» **Assignment**
Where a line in the material below has the string "lines", please report it.

(Beginning of Records for this exercise)

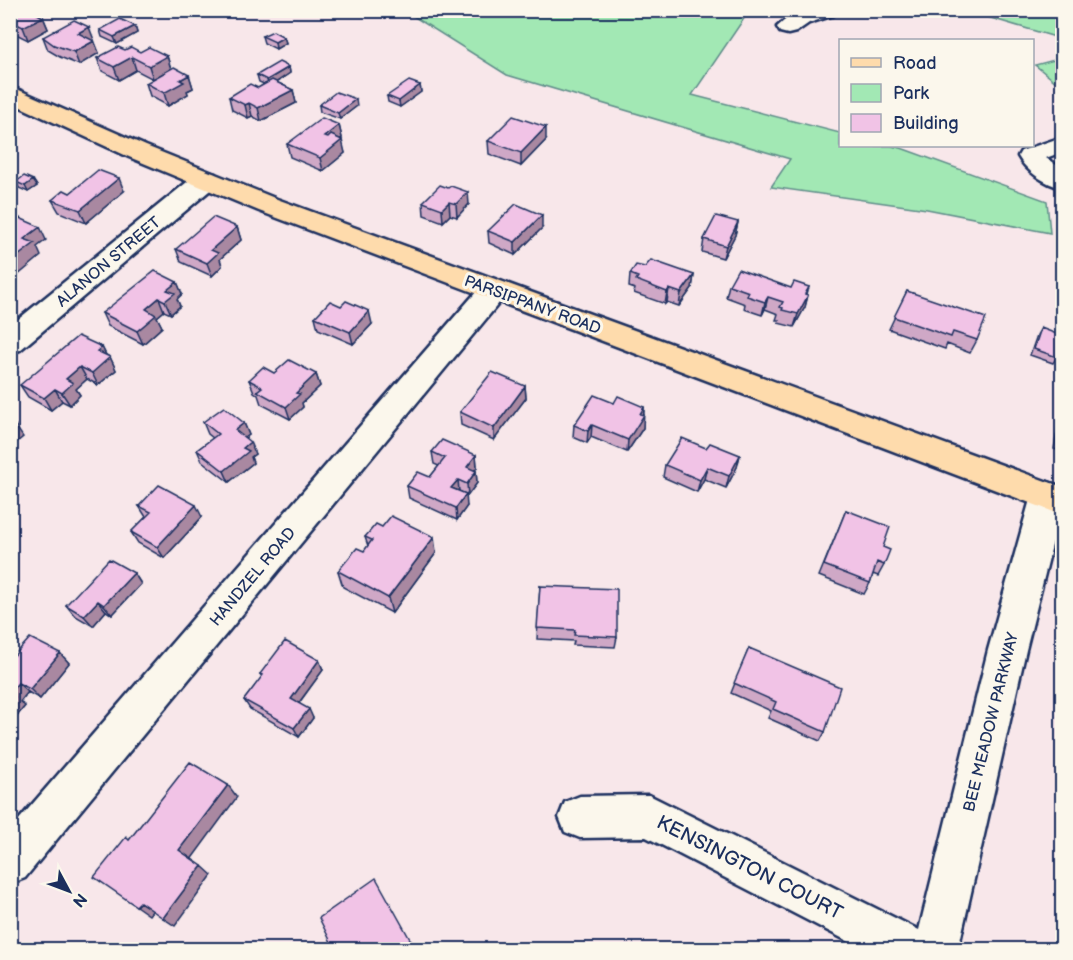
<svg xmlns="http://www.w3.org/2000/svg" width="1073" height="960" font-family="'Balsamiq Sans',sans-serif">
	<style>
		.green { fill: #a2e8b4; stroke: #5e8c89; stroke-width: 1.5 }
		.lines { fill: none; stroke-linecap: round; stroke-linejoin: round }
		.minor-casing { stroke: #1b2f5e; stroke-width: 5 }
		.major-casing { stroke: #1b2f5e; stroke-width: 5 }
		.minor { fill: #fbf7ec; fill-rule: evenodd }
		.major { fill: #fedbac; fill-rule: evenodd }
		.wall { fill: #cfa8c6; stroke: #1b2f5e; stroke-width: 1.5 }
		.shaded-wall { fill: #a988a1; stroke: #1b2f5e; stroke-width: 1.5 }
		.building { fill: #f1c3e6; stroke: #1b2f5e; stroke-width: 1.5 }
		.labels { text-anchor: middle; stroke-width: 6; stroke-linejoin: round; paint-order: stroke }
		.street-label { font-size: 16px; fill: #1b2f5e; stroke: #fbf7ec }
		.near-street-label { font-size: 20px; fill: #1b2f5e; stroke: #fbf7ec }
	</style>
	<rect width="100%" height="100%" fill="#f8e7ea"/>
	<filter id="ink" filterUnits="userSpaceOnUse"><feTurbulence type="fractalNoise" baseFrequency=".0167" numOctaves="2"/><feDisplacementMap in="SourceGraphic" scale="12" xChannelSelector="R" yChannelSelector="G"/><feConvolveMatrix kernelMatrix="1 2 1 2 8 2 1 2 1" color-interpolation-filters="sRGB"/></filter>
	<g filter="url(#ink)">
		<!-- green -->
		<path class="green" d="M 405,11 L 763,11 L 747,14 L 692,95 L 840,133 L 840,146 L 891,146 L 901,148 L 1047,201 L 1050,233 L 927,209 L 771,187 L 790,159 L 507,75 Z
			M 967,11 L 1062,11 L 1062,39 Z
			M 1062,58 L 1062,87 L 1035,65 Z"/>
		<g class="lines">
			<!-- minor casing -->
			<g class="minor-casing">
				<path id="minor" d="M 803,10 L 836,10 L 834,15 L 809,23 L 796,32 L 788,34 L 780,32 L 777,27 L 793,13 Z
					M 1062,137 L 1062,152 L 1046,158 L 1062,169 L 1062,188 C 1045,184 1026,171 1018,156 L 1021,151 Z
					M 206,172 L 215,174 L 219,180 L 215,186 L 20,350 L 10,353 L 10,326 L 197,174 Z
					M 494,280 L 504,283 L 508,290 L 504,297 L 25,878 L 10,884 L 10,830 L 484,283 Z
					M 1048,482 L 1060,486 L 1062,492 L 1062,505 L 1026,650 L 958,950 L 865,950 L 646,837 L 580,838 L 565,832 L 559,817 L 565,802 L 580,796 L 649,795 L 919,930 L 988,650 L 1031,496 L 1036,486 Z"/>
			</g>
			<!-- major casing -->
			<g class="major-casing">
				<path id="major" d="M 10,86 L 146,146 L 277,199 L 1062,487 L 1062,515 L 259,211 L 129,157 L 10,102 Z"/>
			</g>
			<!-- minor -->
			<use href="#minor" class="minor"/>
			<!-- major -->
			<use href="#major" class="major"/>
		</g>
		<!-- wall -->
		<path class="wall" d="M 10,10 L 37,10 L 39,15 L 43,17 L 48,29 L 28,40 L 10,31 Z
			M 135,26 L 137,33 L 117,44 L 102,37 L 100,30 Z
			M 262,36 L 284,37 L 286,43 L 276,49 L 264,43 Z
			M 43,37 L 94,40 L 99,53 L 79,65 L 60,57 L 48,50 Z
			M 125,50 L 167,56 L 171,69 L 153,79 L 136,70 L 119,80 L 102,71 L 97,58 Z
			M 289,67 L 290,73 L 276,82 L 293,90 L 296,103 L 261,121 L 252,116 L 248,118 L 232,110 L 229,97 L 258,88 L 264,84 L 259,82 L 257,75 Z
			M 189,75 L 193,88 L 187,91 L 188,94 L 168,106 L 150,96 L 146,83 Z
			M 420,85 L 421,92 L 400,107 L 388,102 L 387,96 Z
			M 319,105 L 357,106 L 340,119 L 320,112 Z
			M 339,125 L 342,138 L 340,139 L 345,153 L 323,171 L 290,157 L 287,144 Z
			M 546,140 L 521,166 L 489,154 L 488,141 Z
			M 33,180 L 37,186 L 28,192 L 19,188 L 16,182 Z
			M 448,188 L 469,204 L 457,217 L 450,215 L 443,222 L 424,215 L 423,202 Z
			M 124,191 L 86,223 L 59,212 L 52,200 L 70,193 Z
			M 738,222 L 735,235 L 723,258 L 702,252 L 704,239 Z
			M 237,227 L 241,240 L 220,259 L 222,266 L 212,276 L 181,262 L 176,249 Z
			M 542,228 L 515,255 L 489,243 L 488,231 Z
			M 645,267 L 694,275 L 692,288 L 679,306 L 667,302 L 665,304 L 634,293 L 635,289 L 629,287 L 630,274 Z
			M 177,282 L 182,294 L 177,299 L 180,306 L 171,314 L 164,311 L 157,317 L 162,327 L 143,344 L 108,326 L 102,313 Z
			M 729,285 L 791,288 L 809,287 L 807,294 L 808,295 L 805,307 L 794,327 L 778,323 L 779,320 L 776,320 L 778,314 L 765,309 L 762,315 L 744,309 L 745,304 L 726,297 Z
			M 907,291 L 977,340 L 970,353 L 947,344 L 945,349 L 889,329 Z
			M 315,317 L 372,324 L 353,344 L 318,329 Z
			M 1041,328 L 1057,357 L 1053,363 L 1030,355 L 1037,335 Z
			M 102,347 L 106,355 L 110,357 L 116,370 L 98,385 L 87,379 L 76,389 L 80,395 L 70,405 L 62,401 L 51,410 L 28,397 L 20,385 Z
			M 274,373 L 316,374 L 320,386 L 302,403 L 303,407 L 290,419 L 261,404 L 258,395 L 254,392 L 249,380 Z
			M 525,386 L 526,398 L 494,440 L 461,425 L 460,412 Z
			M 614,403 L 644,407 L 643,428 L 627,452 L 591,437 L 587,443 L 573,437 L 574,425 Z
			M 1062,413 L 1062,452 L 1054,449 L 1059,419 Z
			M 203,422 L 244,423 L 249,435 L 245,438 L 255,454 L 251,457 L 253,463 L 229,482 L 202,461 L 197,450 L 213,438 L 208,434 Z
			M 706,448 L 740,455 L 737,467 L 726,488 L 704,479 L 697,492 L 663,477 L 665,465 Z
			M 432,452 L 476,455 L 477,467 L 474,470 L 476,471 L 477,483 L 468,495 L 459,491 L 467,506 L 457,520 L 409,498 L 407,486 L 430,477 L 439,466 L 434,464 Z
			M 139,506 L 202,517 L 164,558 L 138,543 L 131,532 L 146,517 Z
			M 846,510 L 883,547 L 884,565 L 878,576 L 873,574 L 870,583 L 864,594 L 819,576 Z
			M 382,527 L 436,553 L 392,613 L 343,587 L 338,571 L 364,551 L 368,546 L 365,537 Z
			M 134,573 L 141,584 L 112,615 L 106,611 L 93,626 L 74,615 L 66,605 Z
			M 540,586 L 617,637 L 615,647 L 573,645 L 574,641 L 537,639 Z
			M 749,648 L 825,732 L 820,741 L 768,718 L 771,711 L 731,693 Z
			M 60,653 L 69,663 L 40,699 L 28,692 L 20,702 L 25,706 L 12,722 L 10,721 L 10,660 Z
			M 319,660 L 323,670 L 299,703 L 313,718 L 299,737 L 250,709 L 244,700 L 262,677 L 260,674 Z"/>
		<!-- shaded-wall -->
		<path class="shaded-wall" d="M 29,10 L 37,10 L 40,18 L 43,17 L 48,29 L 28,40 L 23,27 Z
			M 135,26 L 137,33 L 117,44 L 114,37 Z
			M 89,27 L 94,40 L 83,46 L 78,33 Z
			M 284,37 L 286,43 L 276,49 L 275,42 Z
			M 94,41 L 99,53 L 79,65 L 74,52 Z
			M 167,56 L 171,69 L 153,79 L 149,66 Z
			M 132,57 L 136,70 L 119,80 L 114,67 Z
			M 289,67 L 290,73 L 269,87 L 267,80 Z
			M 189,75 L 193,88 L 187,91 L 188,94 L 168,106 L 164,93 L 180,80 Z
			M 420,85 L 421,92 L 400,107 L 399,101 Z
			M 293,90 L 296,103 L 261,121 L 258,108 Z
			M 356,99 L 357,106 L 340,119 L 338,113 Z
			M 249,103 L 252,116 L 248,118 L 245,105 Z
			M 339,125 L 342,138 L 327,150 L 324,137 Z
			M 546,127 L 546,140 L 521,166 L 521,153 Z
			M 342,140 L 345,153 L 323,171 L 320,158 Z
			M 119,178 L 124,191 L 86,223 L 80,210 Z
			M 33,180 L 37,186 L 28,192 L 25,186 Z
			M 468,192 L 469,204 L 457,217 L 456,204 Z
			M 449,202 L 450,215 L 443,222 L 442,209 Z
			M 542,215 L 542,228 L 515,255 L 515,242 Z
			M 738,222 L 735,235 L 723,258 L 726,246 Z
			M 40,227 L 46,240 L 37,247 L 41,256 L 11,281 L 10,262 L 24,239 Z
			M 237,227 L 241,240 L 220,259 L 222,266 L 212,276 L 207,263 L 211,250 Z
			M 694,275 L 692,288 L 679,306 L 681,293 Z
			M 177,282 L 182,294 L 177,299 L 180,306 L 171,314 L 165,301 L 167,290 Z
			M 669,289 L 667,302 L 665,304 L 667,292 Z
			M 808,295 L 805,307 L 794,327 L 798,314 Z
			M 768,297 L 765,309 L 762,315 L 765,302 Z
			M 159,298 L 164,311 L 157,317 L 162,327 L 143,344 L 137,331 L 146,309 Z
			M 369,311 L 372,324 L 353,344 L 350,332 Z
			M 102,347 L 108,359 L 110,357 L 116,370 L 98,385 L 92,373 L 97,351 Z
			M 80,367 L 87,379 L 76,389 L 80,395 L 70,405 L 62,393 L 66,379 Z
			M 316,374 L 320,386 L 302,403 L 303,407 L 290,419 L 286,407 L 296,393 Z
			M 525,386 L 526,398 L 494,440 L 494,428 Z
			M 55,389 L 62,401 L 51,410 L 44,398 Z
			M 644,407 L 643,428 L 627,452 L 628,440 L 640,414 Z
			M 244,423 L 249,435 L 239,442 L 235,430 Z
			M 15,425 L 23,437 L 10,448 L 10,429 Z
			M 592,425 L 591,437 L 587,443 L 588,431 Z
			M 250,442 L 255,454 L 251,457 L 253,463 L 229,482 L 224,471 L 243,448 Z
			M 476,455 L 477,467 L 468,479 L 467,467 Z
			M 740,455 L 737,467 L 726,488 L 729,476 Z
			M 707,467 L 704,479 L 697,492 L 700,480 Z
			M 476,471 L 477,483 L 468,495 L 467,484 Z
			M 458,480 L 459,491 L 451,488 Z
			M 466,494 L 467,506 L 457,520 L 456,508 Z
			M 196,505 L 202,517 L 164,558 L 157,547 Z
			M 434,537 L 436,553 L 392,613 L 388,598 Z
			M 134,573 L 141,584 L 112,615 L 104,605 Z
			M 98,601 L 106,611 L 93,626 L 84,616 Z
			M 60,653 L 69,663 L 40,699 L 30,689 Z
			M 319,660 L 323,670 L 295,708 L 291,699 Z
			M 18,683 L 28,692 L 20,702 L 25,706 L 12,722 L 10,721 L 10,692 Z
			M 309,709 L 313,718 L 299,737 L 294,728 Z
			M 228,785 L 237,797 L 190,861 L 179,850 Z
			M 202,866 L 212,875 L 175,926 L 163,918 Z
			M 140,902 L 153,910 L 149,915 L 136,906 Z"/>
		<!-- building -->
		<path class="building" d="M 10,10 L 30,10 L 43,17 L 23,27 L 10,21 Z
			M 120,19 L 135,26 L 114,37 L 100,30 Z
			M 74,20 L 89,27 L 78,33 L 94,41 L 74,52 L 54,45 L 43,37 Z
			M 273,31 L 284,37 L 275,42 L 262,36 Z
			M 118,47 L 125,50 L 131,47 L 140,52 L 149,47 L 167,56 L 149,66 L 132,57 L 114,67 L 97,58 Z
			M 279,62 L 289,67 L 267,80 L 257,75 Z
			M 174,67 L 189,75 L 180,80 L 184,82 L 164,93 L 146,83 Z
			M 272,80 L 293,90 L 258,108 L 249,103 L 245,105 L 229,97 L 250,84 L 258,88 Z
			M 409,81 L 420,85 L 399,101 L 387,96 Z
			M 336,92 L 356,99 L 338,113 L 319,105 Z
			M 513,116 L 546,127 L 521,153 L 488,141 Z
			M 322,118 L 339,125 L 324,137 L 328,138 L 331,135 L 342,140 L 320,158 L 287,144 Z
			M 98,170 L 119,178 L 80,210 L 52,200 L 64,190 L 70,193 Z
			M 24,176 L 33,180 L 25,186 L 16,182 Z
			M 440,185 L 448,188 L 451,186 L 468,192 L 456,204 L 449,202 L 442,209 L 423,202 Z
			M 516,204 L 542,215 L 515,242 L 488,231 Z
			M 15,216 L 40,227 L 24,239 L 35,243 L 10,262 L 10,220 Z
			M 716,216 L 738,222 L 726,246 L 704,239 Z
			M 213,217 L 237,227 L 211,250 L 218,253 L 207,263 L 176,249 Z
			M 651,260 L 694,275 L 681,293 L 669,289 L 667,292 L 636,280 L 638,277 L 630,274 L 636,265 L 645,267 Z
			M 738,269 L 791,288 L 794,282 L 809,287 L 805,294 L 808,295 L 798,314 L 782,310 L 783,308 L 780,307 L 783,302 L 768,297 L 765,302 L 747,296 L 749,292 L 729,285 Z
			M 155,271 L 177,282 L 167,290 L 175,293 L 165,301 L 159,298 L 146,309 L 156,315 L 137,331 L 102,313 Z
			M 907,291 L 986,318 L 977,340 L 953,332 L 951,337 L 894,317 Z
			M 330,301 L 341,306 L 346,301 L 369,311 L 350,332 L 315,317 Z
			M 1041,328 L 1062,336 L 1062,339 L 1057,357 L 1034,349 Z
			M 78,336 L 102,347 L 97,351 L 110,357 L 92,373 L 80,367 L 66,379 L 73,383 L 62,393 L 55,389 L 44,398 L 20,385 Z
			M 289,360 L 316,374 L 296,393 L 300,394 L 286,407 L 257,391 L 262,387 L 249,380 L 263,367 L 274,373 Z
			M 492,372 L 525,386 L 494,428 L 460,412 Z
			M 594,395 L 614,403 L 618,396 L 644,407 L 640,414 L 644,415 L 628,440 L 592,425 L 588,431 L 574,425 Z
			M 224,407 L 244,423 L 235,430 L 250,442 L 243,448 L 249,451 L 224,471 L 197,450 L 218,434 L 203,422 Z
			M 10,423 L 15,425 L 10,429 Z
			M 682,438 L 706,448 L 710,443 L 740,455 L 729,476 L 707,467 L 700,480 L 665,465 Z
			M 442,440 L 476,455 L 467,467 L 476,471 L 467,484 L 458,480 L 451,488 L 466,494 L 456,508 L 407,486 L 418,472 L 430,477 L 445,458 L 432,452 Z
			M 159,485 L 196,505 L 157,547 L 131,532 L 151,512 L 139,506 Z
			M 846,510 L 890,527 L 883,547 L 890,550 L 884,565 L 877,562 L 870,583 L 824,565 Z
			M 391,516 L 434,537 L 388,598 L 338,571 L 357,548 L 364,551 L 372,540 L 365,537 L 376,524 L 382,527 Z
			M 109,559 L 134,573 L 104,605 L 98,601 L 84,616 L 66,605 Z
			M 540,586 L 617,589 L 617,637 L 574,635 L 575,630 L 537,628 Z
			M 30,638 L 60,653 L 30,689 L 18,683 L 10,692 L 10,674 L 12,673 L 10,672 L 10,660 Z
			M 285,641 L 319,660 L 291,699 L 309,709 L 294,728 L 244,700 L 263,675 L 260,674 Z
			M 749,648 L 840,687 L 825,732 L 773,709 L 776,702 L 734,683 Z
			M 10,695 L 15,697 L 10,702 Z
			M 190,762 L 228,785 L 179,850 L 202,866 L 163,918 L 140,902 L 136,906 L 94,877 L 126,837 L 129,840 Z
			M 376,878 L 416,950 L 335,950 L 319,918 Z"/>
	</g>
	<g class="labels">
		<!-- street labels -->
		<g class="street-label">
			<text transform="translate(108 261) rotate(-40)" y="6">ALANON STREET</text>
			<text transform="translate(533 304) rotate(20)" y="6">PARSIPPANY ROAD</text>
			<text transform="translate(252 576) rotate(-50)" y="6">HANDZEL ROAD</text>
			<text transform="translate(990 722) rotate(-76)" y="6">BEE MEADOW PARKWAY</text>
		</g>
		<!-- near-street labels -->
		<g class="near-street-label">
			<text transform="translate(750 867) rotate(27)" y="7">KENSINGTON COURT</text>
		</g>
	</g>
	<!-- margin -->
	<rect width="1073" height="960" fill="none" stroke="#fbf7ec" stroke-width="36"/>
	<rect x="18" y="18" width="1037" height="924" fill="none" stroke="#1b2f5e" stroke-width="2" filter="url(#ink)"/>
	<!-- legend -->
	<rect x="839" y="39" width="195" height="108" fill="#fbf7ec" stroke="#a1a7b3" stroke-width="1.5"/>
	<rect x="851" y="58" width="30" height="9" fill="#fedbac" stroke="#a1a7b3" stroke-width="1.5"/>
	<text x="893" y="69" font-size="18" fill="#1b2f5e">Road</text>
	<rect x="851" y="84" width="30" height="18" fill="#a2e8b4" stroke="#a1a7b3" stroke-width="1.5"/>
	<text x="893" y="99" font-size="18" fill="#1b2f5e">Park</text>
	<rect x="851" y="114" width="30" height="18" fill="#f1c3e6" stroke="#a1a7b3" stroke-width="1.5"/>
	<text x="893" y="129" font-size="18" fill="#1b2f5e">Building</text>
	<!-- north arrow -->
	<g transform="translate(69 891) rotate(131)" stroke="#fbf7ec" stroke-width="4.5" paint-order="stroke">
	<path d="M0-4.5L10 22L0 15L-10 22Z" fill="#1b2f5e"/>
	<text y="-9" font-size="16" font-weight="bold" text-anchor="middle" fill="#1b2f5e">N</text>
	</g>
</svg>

(End of Records for this exercise)

» **Finished exercise**
		.lines { fill: none; stroke-linecap: round; stroke-linejoin: round }
		<g class="lines">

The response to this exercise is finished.